[Begin Excerpted passage]

Optimizing access to sheet values

Why so slow?

Note - this article was written when Apps Script first came out. Since that time, the speed of Sheets access has increased significantly, but I leave this article here for interest.

The Data Manipulation Classes that I am migrating in this project - see Data manipulation Classes in Google Apps Script, are highly efficient in Excel and are much faster than working directly in the Excel object model. However, you do have to get the data in there in the first place.


It is well known that, in Excel, reading a whole bunch of cell values in one go is much faster than accessing them individually. In Google apps script, this is even more so the case, since the overhead associated with a client/server request for data and the internet speed (as opposed to local computer speed) will introduce an unacceptable delay in most ports from Excel to Google Apps. I wondered if there was a way to introduce local caching, so if any sheet was ever accessed, all its values would be transferred locally and any further accesses would be to the cached copy. I got results that showed this was 70 times faster. You can find the code (its a work in progress) and test data in the VBA to Google Apps Script Roadmapper project download See also this blogpost on optimizing google apps scripts getValues() for details. You can also find the code for a timer, and the test results for this in Apps Script timer collection



Caching of Google Docs Sheet Values

Here are the functions to allow caching, but first, some examples of how to use them. The complete code (work in progress) can be found here - Google Apps Script Roadmapper code

This reads in all the values in a couple of sheets, and shows the number of rows and columns. You don't need to care whether this was an actual read from the server or whether this was a cache access.

[End Excerpted passage]
[Begin Material shown]

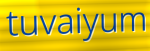
tuvaiyum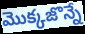
మొక్కజొన్నే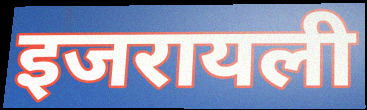
इजरायली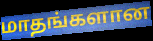
மாதங்களானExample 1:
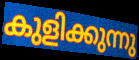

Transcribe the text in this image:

കുളിക്കുന്നു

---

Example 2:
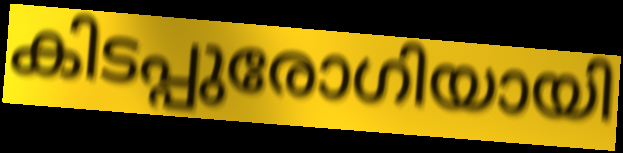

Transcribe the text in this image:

കിടപ്പുരോഗിയായി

[End Material shown]

## Task brief
Copy out the entire article on optimizing access to sheet values word for word.

## Correct output
Optimizing access to sheet values

Why so slow?

Note - this article was written when Apps Script first came out. Since that time, the speed of Sheets access has increased significantly, but I leave this article here for interest.

The Data Manipulation Classes that I am migrating in this project - see Data manipulation Classes in Google Apps Script, are highly efficient in Excel and are much faster than working directly in the Excel object model. However, you do have to get the data in there in the first place.


It is well known that, in Excel, reading a whole bunch of cell values in one go is much faster than accessing them individually. In Google apps script, this is even more so the case, since the overhead associated with a client/server request for data and the internet speed (as opposed to local computer speed) will introduce an unacceptable delay in most ports from Excel to Google Apps. I wondered if there was a way to introduce local caching, so if any sheet was ever accessed, all its values would be transferred locally and any further accesses would be to the cached copy. I got results that showed this was 70 times faster. You can find the code (its a work in progress) and test data in the VBA to Google Apps Script Roadmapper project download See also this blogpost on optimizing google apps scripts getValues() for details. You can also find the code for a timer, and the test results for this in Apps Script timer collection



Caching of Google Docs Sheet Values

Here are the functions to allow caching, but first, some examples of how to use them. The complete code (work in progress) can be found here - Google Apps Script Roadmapper code

This reads in all the values in a couple of sheets, and shows the number of rows and columns. You don't need to care whether this was an actual read from the server or whether this was a cache access.